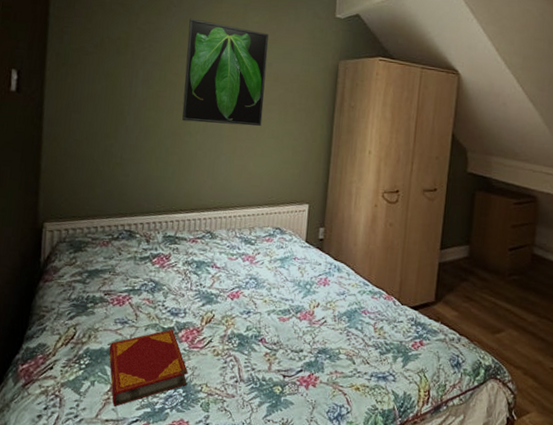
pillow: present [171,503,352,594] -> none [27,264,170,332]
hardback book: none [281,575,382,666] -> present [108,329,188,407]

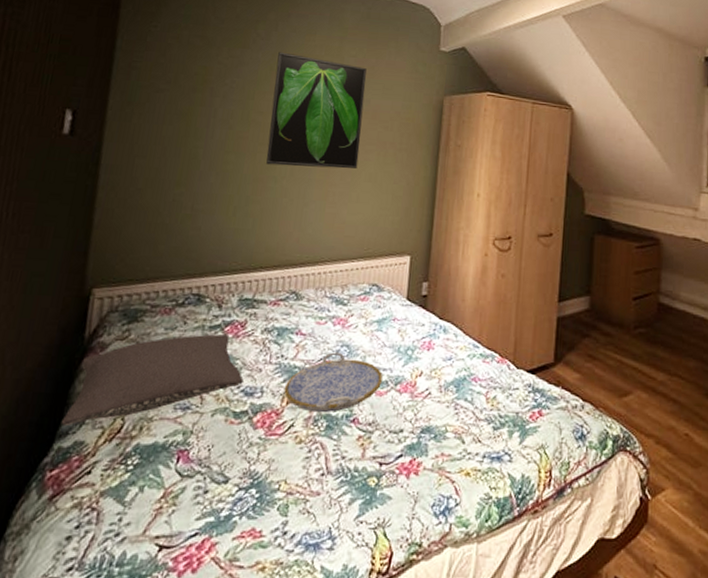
pillow: none [27,264,170,332] -> present [60,333,244,427]
hardback book: present [108,329,188,407] -> none [164,413,264,518]
serving tray: none [203,283,286,333] -> present [284,352,383,413]

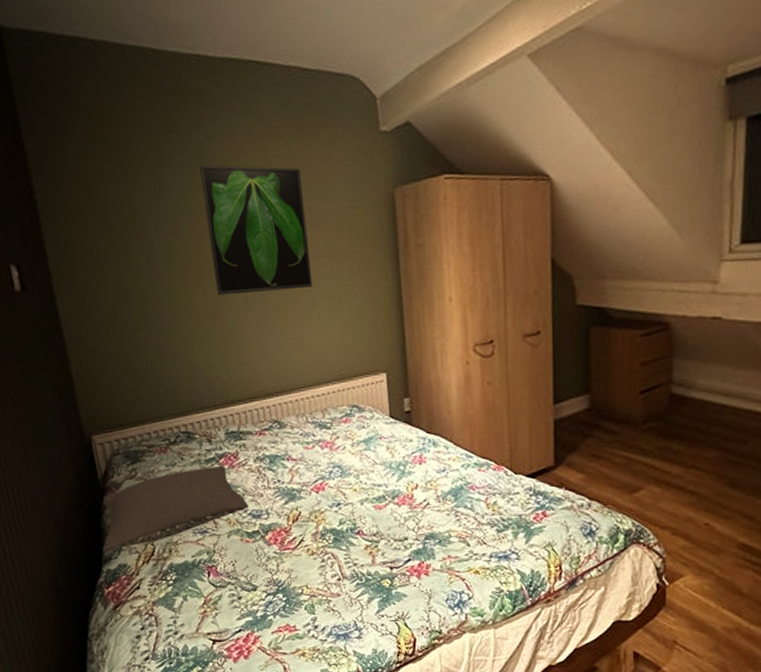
serving tray: present [284,352,383,413] -> none [287,473,380,528]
====================
Your task
Only the records, copied exactly and free of pictures, belong in the answer.

The answer
pillow: present [171,503,352,594] -> none [27,264,170,332]
hardback book: none [281,575,382,666] -> present [108,329,188,407]

pillow: none [27,264,170,332] -> present [60,333,244,427]
hardback book: present [108,329,188,407] -> none [164,413,264,518]
serving tray: none [203,283,286,333] -> present [284,352,383,413]

serving tray: present [284,352,383,413] -> none [287,473,380,528]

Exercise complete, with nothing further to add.